Hint: locator-list can contain array elements.

Priority clause

As discussed during an earlier lecture, we can give each task a priority in an attempt to help the runtime system to schedule the tasks in a more optimal order.

In OpenMP, the priority is given using the priority(priority-value) clause. The priority-value is a non-negative integer expression and higher value implies higher priority. You can enquiry the maxinum priority with the omp_get_max_task_priority() function.

Untied clause and taskyield construct

Threads are allowed to suspend the current task region at a task scheduling point in order to execute a different task. A task scheduling point can occur

  • during the generation of an explicit task,

  • the point immediately following the generation of an explicit task,

  • after the point of completion of the structured block associated with a task,

  • in a taskyield region,

  • in a taskwait region,

  • at the end of a taskgroup region,

  • in an implicit barrier region, and

  • in an explicit barrier region.

In particular, we can use the taskyield construct to force a task scheduling point.

#pragma omp taskyield new-line

Note that the above list is not complete.

By default, task regions are tied to the the initially assigned thread and only the initially assigned thread can later resume the execution of the suspended task region. This behaviour can be changed with the untied in which case any thread is allowed to resume the execution.

Mergeable and final clauses

The mergeable and final clauses can be used to reduce the number of generated tasks in deep nested task generation trees.

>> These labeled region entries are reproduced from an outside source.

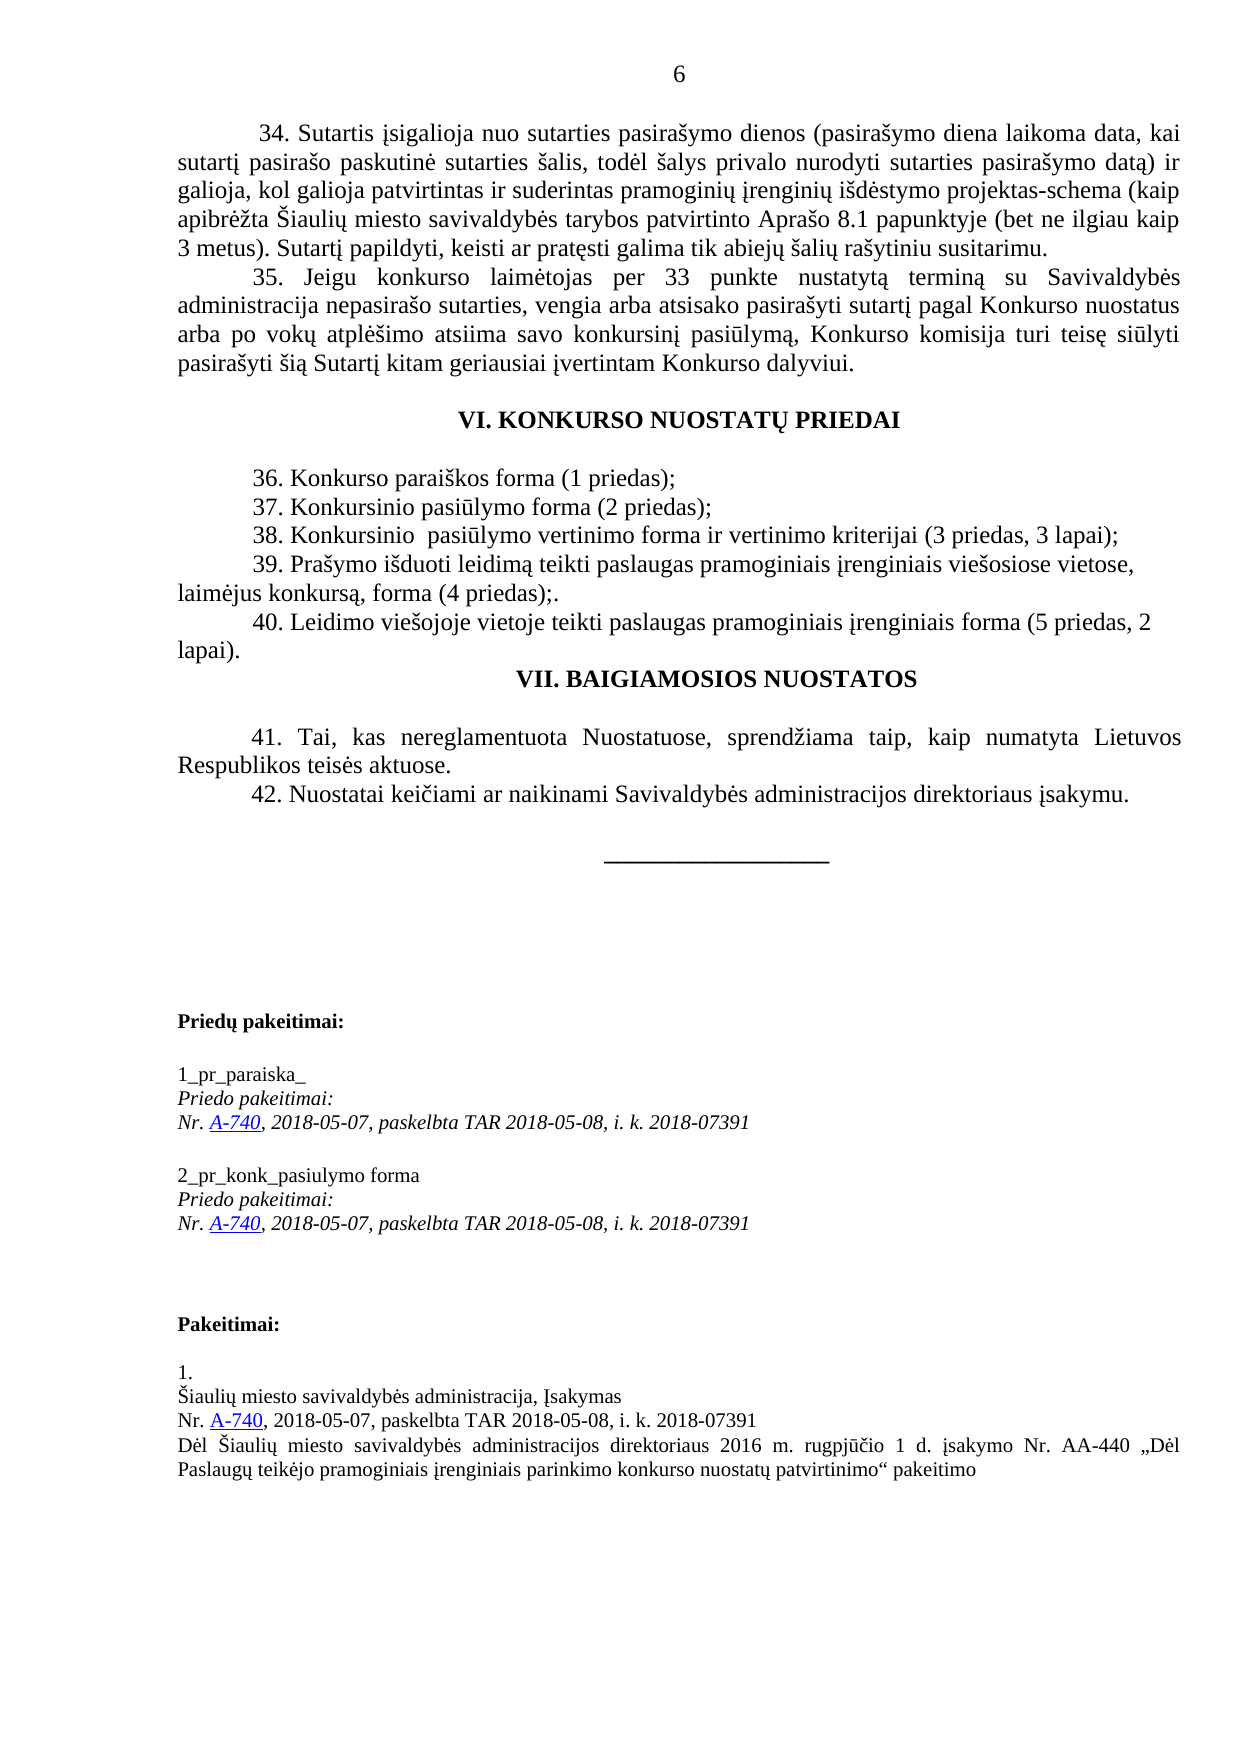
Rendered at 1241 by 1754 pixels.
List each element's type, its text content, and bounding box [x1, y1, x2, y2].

text 42. Nuostatai keičiami ar naikinami Savivaldybės administracijos direktoriaus įsakymu. [177, 779, 1183, 808]
text 41. Tai, kas nereglamentuota Nuostatuose, sprendžiama taip, kaip numatyta Lietuvos Respublikos teisės aktuose. [177, 722, 1183, 779]
text 35. Jeigu konkurso laimėtojas per 33 punkte nustatytą terminą su Savivaldybės administracija nepasirašo sutarties, vengia arba atsisako pasirašyti sutartį pagal Konkurso nuostatus arba po vokų atplėšimo atsiima savo konkursinį pasiūlymą, Konkurso komisija turi teisę siūlyti pasirašyti šią Sutartį kitam geriausiai įvertintam Konkurso dalyviui. [177, 262, 1181, 377]
text 38. Konkursinio pasiūlymo vertinimo forma ir vertinimo kriterijai (3 priedas, 3 lapai); [177, 521, 1181, 549]
text Priedo pakeitimai: [177, 1086, 1181, 1110]
text __________________ [177, 837, 1181, 866]
text 2_pr_konk_pasiulymo forma [177, 1163, 1181, 1187]
text Nr. A-740, 2018-05-07, paskelbta TAR 2018-05-08, i. k. 2018-07391 [177, 1408, 1181, 1432]
text 37. Konkursinio pasiūlymo forma (2 priedas); [177, 492, 1181, 521]
text 36. Konkurso paraiškos forma (1 priedas); [177, 463, 1181, 492]
text 39. Prašymo išduoti leidimą teikti paslaugas pramoginiais įrenginiais viešosiose vietose, laimėjus konkursą, forma (4 priedas);. [177, 549, 1181, 607]
text VII. BAIGIAMOSIOS NUOSTATOS [177, 664, 1181, 693]
text Pakeitimai: [177, 1312, 1181, 1336]
text 1_pr_paraiska_ [177, 1062, 1181, 1086]
text Priedo pakeitimai: [177, 1187, 1181, 1211]
text Dėl Šiaulių miesto savivaldybės administracijos direktoriaus 2016 m. rugpjūčio 1 d. įsakymo Nr. AA-440 „Dėl Paslaugų teikėjo pramoginiais įrenginiais parinkimo konkurso nuostatų patvirtinimo“ pakeitimo [177, 1432, 1181, 1481]
text 34. Sutartis įsigalioja nuo sutarties pasirašymo dienos (pasirašymo diena laikoma data, kai sutartį pasirašo paskutinė sutarties šalis, todėl šalys privalo nurodyti sutarties pasirašymo datą) ir galioja, kol galioja patvirtintas ir suderintas pramoginių įrenginių išdėstymo projektas-schema (kaip apibrėžta Šiaulių miesto savivaldybės tarybos patvirtinto Aprašo 8.1 papunktyje (bet ne ilgiau kaip 3 metus). Sutartį papildyti, keisti ar pratęsti galima tik abiejų šalių rašytiniu susitarimu. [177, 118, 1181, 262]
text 40. Leidimo viešojoje vietoje teikti paslaugas pramoginiais įrenginiais forma (5 priedas, 2 lapai). [177, 607, 1181, 664]
text Nr. A-740, 2018-05-07, paskelbta TAR 2018-05-08, i. k. 2018-07391 [177, 1110, 1181, 1134]
text VI. KONKURSO NUOSTATŲ PRIEDAI [177, 406, 1181, 434]
text Nr. A-740, 2018-05-07, paskelbta TAR 2018-05-08, i. k. 2018-07391 [177, 1211, 1181, 1235]
text Šiaulių miesto savivaldybės administracija, Įsakymas [177, 1384, 1181, 1408]
text Priedų pakeitimai: [177, 1009, 1181, 1033]
text 1. [177, 1360, 1181, 1384]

First, we need more terminology:

Undeferred task

A task for which execution is not deferred with respect to its generating task region. That is, its generating task region is suspended until execution of the structured block associated with the undeferred task is completed.

Included task

A task for which execution is sequentially included in the generating task region. That is, an included task is undeferred and executed by the encountering thread.

Merged task

A task for which the data environment, inclusive of ICVs, is the same as that of its generating task region.

Mergeable task

A task that may be a merged task if it is an undeferred task or an included task.

Final task

A task that forces all of its child tasks to become final and included tasks.

The mergeable clause indicates that the task is mergeable.

If scalar-expression is evaluated as true, then the final(scalar-expression) clause indicates that the task is final.